Wirtschaft_digital: Henning Kagermann skizziert Wertschöpfungskonzepte und Sicherheitsperspektiven

Berlin, 12. November 2016
Die zunehmende Vernetzung läutet in der Wirtschaft das Zeitalter der Industrie 4.0 ein und ermöglicht völlig neue Wertschöpfungskonzepte. Zugleich wirft sie neue Sicherheitsfragen auf. Diese Themen standen im Mittelpunkt der WELT-Konferenz Wirtschaft_digital am 12. November. acatech Präsident Henning Kagermann eröffnete die Konferenz in der Berliner DIN-Zentrale mit einer Keynote.
Die Digitalisierung ist nach den Worten von Henning Kagermann kein neuer Trend; sie erhalte aber durch die Vernetzung unserer Lebens- und Arbeitswelt eine neue Dimension. Die physische Welt der Dinge und die virtuelle Welt der Daten wachse zusammen. Praktisch alle Wirtschafts- und Lebensbereiche würden sich durch dieses Zusammenwachsen von Grund auf wandeln. Intelligente, vernetzte Produkte und deren Daten veränderten als Grundlage für Smart Services und Geschäftsmodell-Innovationen praktisch alle Branchen. In der Wirtschaft kommt dieser Wandel in seinen Auswirkungen den drei vorhergegangenen industriellen Revolutionen – Dampfmaschine, Elektrifizierung, Einzug von Computern und Robotik – gleich.
Doch auch neue Sicherheitsfragen kommen auf, weil eine offene, vernetzte Welt entsteht, in der unterschiedlichste Geräte unterschiedlichster Anbieter und Bereiche miteinander kommunizieren. Es reicht nicht mehr aus, Sicherheit nur in einem abgeschlossenen Kernbereich zu gewährleisten. Mit der Vernetzung wächst auch die Zahl möglicher Angriffspunkte auf vernetzte Infrastrukturen. Cyberangriffe lassen sich nicht durch Abschotten ausschließen und sich auch nicht vorhersagen. Deshalb schlug Henning Kagermann Resilienz als neues strategisches Sicherheitskonzept vor: Kritische Infrastrukturen müssten so eingerichtet werden, dass sie Sicherheitsvorkommnisse schnell erkennen und auf sie reagieren. Resiliente Systeme erhalten auch bei einem Angriff möglichst ihre Funktionalität, erholen sich rasch und lernen aus vergangenen Angriffen.
Henning Kagermann ging auch auf Deutschlands Voraussetzungen für den digitalen Wandel ein: Deutschland habe Stärken bei forschungsintensiven Technologien und Produkten, wie etwa im Automobilbereich und verfüge über einen innovativen Mittelstand.
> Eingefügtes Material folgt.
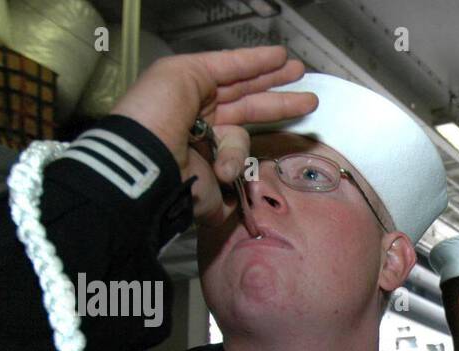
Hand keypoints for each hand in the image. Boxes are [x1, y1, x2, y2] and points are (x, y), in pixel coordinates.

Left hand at [110, 47, 317, 228]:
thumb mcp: (181, 72)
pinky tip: (219, 172)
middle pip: (248, 105)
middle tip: (311, 96)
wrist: (147, 166)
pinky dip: (231, 167)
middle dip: (280, 99)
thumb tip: (245, 66)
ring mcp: (211, 151)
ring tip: (229, 157)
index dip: (258, 66)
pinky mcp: (220, 182)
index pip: (231, 75)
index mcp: (191, 91)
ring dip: (239, 147)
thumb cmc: (158, 113)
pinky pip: (240, 168)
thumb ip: (218, 64)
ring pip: (244, 138)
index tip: (285, 59)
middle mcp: (202, 119)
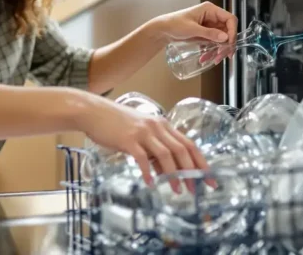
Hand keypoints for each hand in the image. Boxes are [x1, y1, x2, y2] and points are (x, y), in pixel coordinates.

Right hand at [72, 90, 210, 192]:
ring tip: (178, 190)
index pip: (189, 143)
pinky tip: (150, 183)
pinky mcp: (128, 139)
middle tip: (197, 189)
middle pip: (182, 149)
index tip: (209, 178)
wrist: (94, 112)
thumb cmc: (116, 124)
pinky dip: (148, 172)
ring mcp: (143, 132)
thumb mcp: (141, 134)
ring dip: (174, 174)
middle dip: (192, 171)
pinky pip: (142, 157)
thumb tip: (166, 172)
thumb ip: (154, 150)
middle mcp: (157, 127)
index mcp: (163, 125)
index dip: (201, 161)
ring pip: (166, 154)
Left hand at [154, 2, 238, 62]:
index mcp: (210, 10)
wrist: (163, 30)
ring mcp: (209, 25)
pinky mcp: (205, 33)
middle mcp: (212, 17)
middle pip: (227, 31)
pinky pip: (213, 43)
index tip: (229, 44)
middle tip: (222, 56)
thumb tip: (225, 37)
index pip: (230, 19)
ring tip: (212, 59)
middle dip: (225, 45)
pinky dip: (211, 51)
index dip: (232, 31)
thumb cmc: (174, 24)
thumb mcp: (192, 29)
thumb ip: (209, 33)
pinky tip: (204, 57)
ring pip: (221, 39)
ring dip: (218, 50)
Schwächen lägen bei den Geschäftsmodellinnovationen und bei der Gründung schnell wachsender Hightech-Startups.
Deutschland hat nach den Worten von Henning Kagermann die Chance, gestärkt aus der Digitalisierung und der vierten industriellen Revolution hervorzugehen. Dazu müssten Unternehmen, Wissenschaft und Politik Geschwindigkeit aufnehmen. Es gelte, die Digitale Agenda entschlossen umsetzen und einen digitalen europäischen Binnenmarkt voranzutreiben. Resilienz müsse als neues Sicherheitsparadigma verankert werden. Schließlich müsse eine – durchaus europaspezifische – Internetkultur im offenen Dialog entstehen, die die Souveränität der Menschen über Daten sichere, aber auch Verhaltensnormen für die Digitalen Welten definiere.